Thursday, September 15, 2005

The real reason

now tht things in my life r getting back to normal, i finally found some time for thinking abt the past few days in detail. i think the main reason for all my bad moods and boredom and frustrations is the rains. i dont understand y there is no stop button for them. it is high time someone told them they cannot stay for this long. i cannot play cricket bcoz of them and feel all bottled up coz i keep moving between the home and coll which r all closed spaces. i just long to be out in the open where i can just let myself free and do whtever i want to. i think once tht happens i will be fine.
so neone who reads this plz pray tht the rains stop real quick and life gets exciting again.

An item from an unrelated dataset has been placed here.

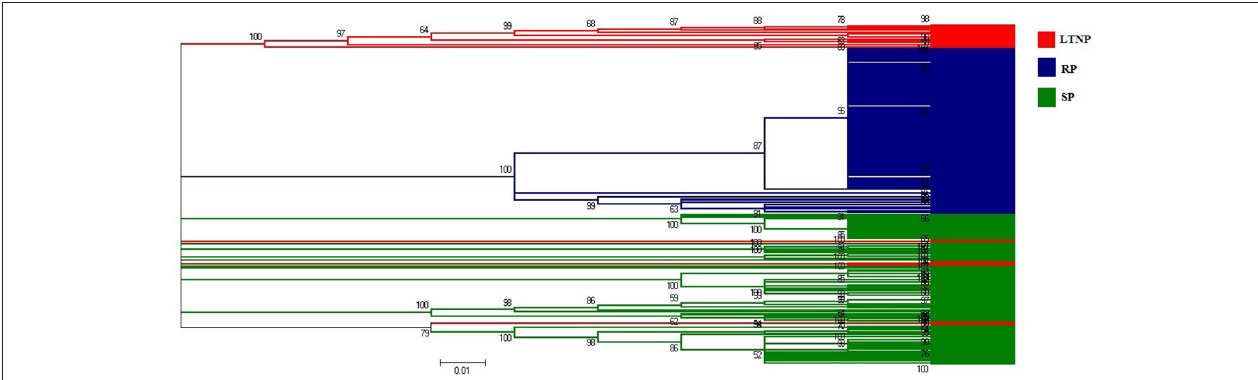
FIGURE 1 | Neighbor-joining method based phylogenetic tree of the env genes (LTNP, SP, and RP). Red colored lines represent Long term non-progressor (LTNP) sequences. Blue colored lines refer to the Rapid progressor (RP) sets. Green colored lines depict the Slow progressor (SP) sequences.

Wednesday, September 14, 2005

BACK TO NORMAL

the last two days have been some kind of an emotional roller coaster for me. from extreme low to a normal frame of mind in 2 days. and now it is back to normal once again.
i am beginning to like engineering again and i think it is bcoz of the fact the on opening my books today i finally found sumthin tht can keep away the boredom of everyday life.
strange tht relief comes in the form of books. most of the subjects this sem are not easy pushovers and so they will take up a lot of time to get thru. wht this means for me is tht i can now spend quite a lot of my time on those books without getting bored. never knew i wud thank the day when my subjects look tough. i have also decided to give fiction another chance and see where tht leads me. all in all i think the next few days will pass pretty smoothly. one more good thing to look forward to is tht there r no society activities for the next ten days in coll which translates into a lot of free time.so heres to a nice week

Tuesday, September 13, 2005

a little correction

neone reading yesterday's blog( i doubt whether if there is neone odr than me) must have surely felt tht i am goin deep into depression.
let me assure you( actually it is more for my own self) tht such is not the case.
i am perfectly fine and enjoying my life even tho i aint doin nething worthwhile(engg is hardly worthwhile) and nothin in my life will find a mention in even the crappiest newspaper, i am ok with my life and am in a waiting phase where i just wait for better things to happen.
so life goes on and hopefully the next 2 yrs will pass quickly.

after a long time

hi
long time eh????
dont knw y but i felt like writing today.its been 5 months and 20 days(approx) since i last wrote anything.
partly bcoz nothing new is happening in my life.engineering is getting more and more boring with each passing day.i now long for a break every second day.i have also started growing tired of playing the same games on my comp but dont want to start a new game coz i just mite get hooked on to it.reading also does not interest me a lot nemore.
so on the whole i can safely conclude tht life is taking a turn but definitely not for the better (well.......maybe in certain aspects but not on the whole)
i get the strong feelin tht sumthin sumwhere will have to give soon.maybe i will crack down and do sumthin i am not supposed to or sumthin like tht.
i think i am feeling increasingly edgy now a days and have started getting angry and also started xpressing it more frequently.i dont knw whether this is gud or bad.
i dont like my college nemore,i am beginning to not like my home nemore.just long to get away from all of this and maybe.............i dont knw wht
sorry if this feels like a loser whining his way to glory but thts how i feel currently .
my only hope comes from the fact tht i am beginning to realise tht sumthin is wrong with me and tht i need to find it out and start rectifying it.maybe it will take time and tht is one thing i seem to have an abundance of with very little idea of wht to do with it.
i seriously think my life wud have been better had i been studying in some place far from home.even a remote village wud have been ok.
the more i think abt it,i realise tht i have to be patient for another 2 yrs and just exist till then.
after tht hopefully i shall start living.